Pour commencer, l’univers des comédies musicales, c’est mon enfance, car je les connaissais toutes par cœur… Et puis, c’est un héritage de ma classe de direction de chant au CNSMDP : Porgy and Bess était au programme de mon prix. J’avais par ailleurs été émerveillée par Candide pendant mes études. Celles-ci m’avaient aussi donné l’occasion de réaliser beaucoup de réductions d’orchestre et j’étais un peu frustrée d’abandonner tout ce travail. Ce premier disque – enregistré grâce au prix André Boisseaux – me permettait d’y remédier et d’aborder de manière originale le répertoire américain que j’affectionne et que je veux explorer de façon très complète.

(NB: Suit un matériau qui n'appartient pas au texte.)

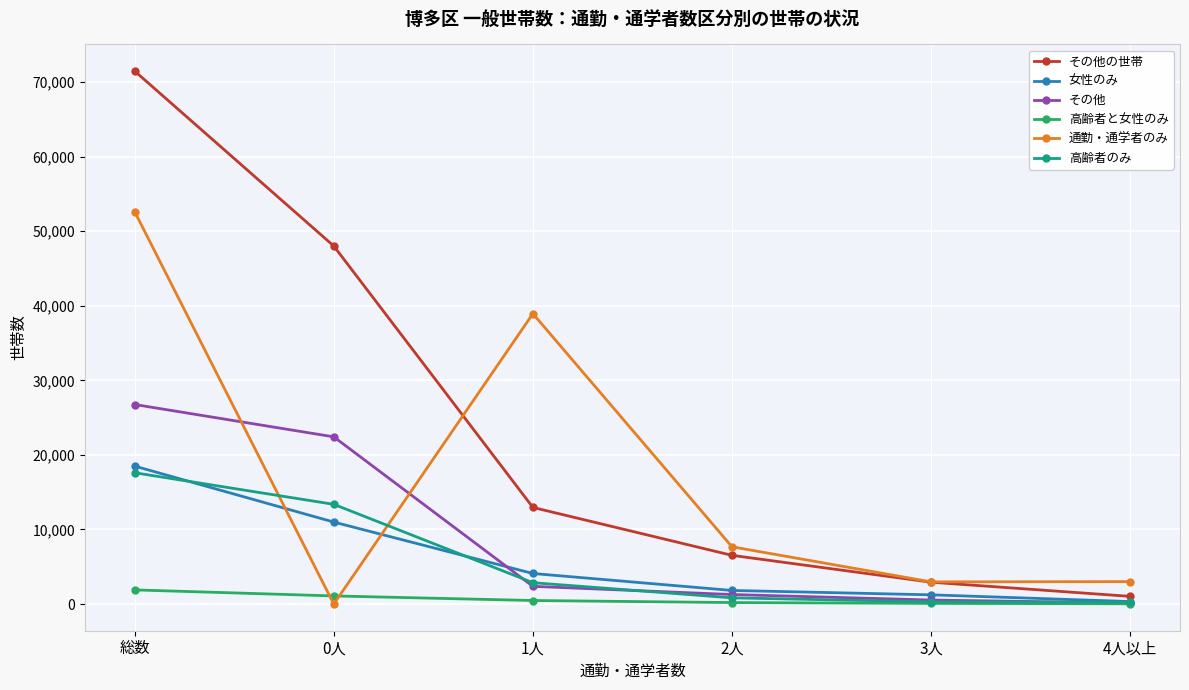

What is the difference between the maximum and minimum values in the 高齢者と女性のみ series?

1862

Répertoire américain dont une autre grande figure, Philip Glass, apparaîtra d’ailleurs sur votre prochain disque, en compagnie de Ravel et de Camille Pépin. On vous sait très attachée à la musique de cette dernière…

Je connais Camille depuis l’époque du conservatoire et j’ai eu le privilège d’être la pianiste de son CD, Chamber Music (NoMadMusic), paru en 2018 avec, entre autres, la mezzo-soprano Fiona McGown, autre partenaire qui m’est très chère. J’éprouve un grand plaisir à jouer sa musique, c’est une créatrice qui choie vraiment ses interprètes et se montre complètement à leur écoute. Elle pense « orchestral » tout le temps et la recherche de couleurs constitue un aspect essentiel de son écriture, à la fois héritière de la musique française et du minimalisme américain. Pour le disque à paraître chez NoMadMusic en 2021, j’ai gravé Number 1, une pièce inspirée par la peinture de Jackson Pollock et qui viendra s’insérer dans un programme comprenant les Metamorphosis de Glass et les Miroirs de Ravel. J’ai abordé toutes ces compositions comme des musiques de timbres, de couleurs, et imaginé ce disque tel un récital enregistré, avec une organisation
particulière mêlant complètement les œuvres…

Comment avez-vous vécu la période de confinement que nous avons traversée au printemps ?

Me retrouver chez moi, sans échéance à court terme, a été d’abord angoissant et finalement un moment précieux pour préparer l’enregistrement du disque dont je viens de vous parler et qui avait lieu fin mai. Ces deux mois de pause m’ont aussi laissé le temps d’engranger du nouveau répertoire, à commencer par les Variations Goldberg. Je ne pensais pas pouvoir les monter avant des années et je les ai jouées pour la première fois en concert cet été. J’ai aussi fait des recherches du côté des compositrices. J’ai approfondi le cycle des 18 Pièces pour piano d’après la lecture de Dante de Marie Jaëll que j’aurais dû jouer en récital fin mars, et j’ai découvert des pépites signées Rita Strohl et Marguerite Canal, musiques que j’ai bien l’intention de défendre.